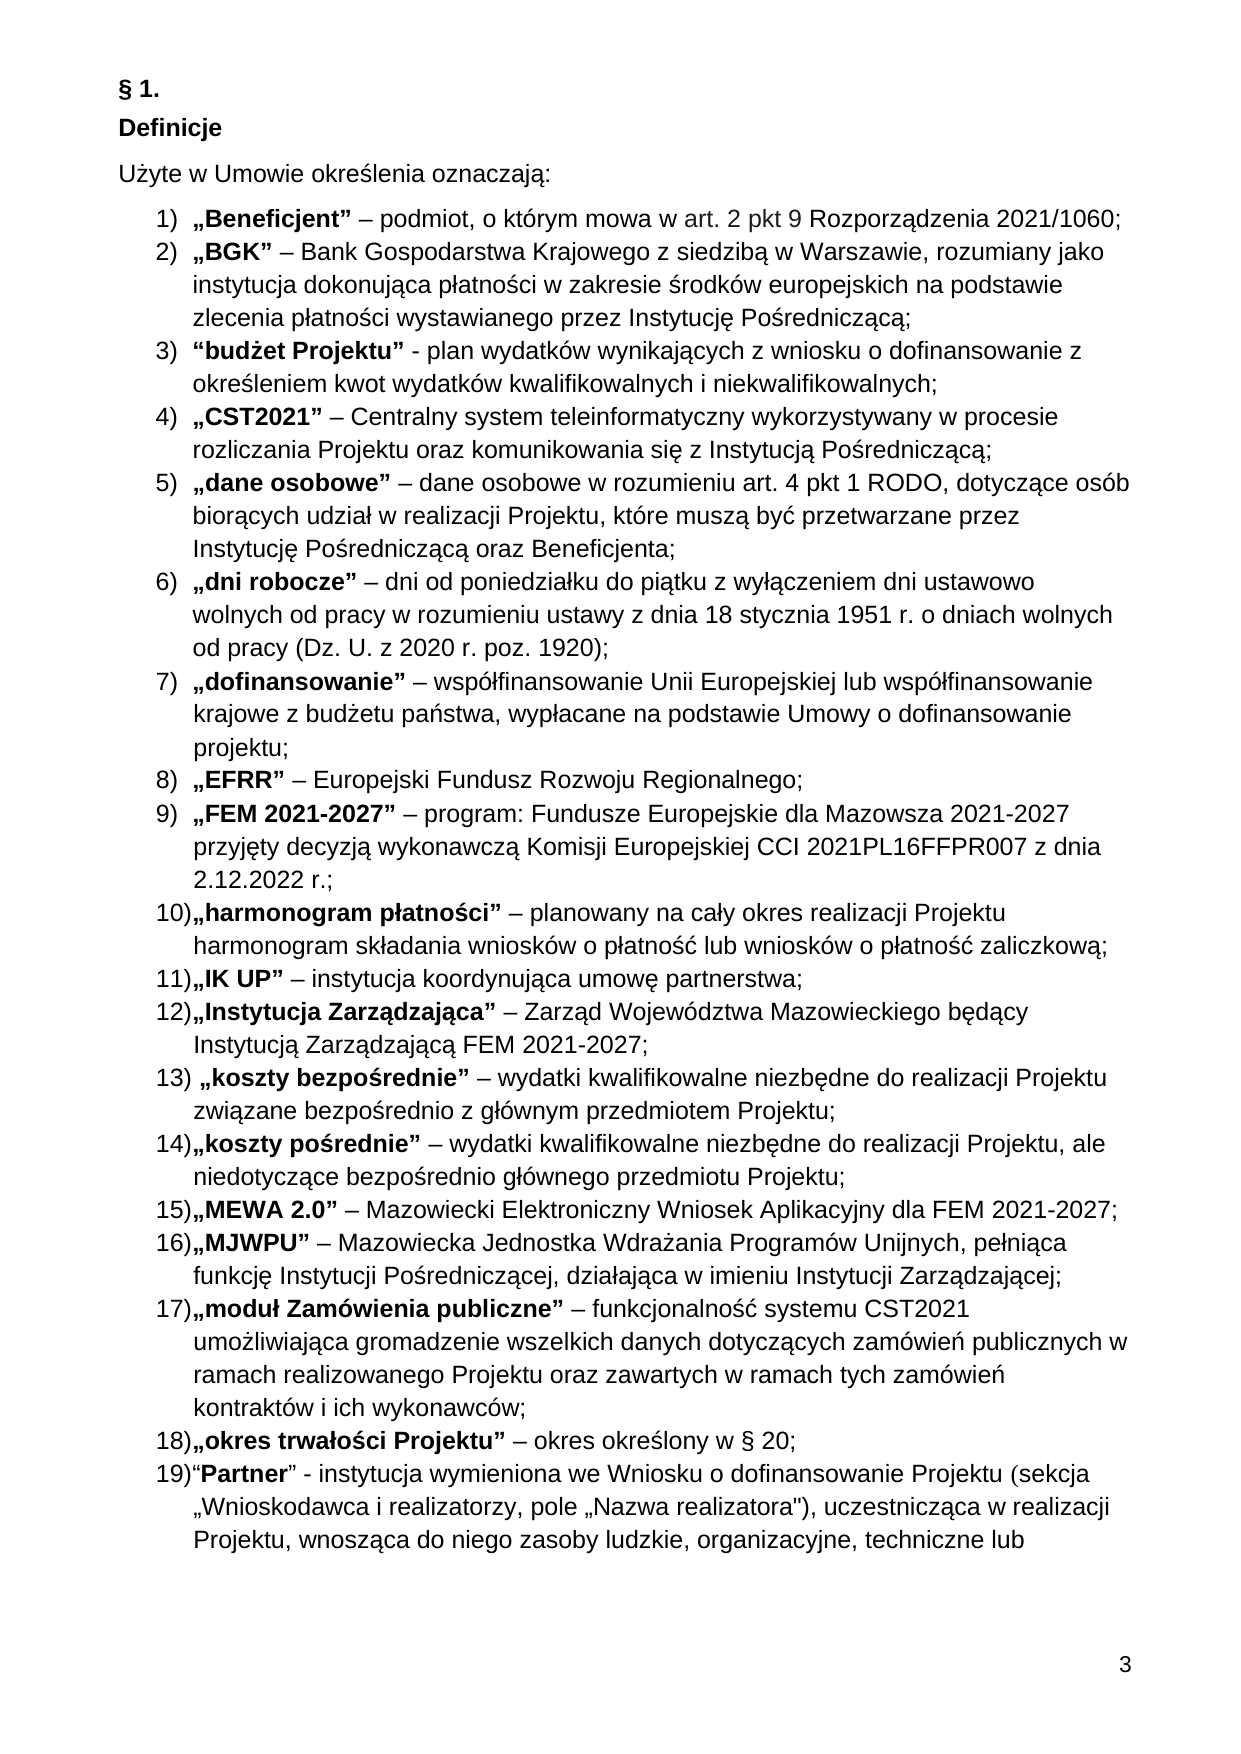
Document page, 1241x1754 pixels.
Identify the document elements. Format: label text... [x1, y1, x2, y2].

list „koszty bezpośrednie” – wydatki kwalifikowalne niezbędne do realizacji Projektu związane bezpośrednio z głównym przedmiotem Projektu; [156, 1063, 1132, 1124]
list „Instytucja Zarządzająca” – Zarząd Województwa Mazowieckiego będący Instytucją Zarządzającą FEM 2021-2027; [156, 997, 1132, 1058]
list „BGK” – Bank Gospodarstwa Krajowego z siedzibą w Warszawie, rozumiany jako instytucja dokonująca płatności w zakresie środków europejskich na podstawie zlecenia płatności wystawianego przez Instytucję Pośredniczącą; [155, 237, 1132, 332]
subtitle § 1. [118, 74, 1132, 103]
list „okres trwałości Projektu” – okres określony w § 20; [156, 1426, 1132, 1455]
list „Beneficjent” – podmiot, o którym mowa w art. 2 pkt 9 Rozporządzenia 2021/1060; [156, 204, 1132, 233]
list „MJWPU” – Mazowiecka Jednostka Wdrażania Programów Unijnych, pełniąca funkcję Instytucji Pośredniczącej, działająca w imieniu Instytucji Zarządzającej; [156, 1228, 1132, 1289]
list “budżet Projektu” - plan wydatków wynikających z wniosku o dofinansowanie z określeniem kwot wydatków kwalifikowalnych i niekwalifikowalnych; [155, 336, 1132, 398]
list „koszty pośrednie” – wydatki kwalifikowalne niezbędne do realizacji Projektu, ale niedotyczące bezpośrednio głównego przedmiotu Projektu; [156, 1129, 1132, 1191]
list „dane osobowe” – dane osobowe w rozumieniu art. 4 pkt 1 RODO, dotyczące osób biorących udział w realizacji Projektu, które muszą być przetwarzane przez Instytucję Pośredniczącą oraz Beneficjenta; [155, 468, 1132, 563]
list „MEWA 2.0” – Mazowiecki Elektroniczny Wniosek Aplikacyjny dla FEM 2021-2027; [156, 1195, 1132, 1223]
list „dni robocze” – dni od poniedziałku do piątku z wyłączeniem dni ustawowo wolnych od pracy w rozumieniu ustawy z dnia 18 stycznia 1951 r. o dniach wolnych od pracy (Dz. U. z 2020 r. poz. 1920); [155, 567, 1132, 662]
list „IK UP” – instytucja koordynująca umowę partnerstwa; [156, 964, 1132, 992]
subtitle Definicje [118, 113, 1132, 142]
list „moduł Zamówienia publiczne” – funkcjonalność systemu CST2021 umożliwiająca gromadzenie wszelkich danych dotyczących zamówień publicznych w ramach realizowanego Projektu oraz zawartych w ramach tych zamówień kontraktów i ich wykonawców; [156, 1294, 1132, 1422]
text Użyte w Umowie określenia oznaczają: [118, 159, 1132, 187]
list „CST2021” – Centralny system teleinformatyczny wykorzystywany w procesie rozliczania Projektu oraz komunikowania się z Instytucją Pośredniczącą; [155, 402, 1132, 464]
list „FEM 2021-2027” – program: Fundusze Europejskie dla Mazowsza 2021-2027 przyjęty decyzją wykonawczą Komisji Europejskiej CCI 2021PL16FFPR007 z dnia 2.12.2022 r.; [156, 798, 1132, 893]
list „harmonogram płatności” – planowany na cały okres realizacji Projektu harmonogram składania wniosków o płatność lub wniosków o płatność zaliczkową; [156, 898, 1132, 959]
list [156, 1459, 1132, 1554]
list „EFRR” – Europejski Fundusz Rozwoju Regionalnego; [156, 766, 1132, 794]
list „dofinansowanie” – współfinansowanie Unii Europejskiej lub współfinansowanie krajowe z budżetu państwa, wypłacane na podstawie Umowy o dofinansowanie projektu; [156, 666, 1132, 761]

::::

### Instructions to follow
Report how many lines of the listing carry the word "podstawie", and add nothing.

### Answer area
2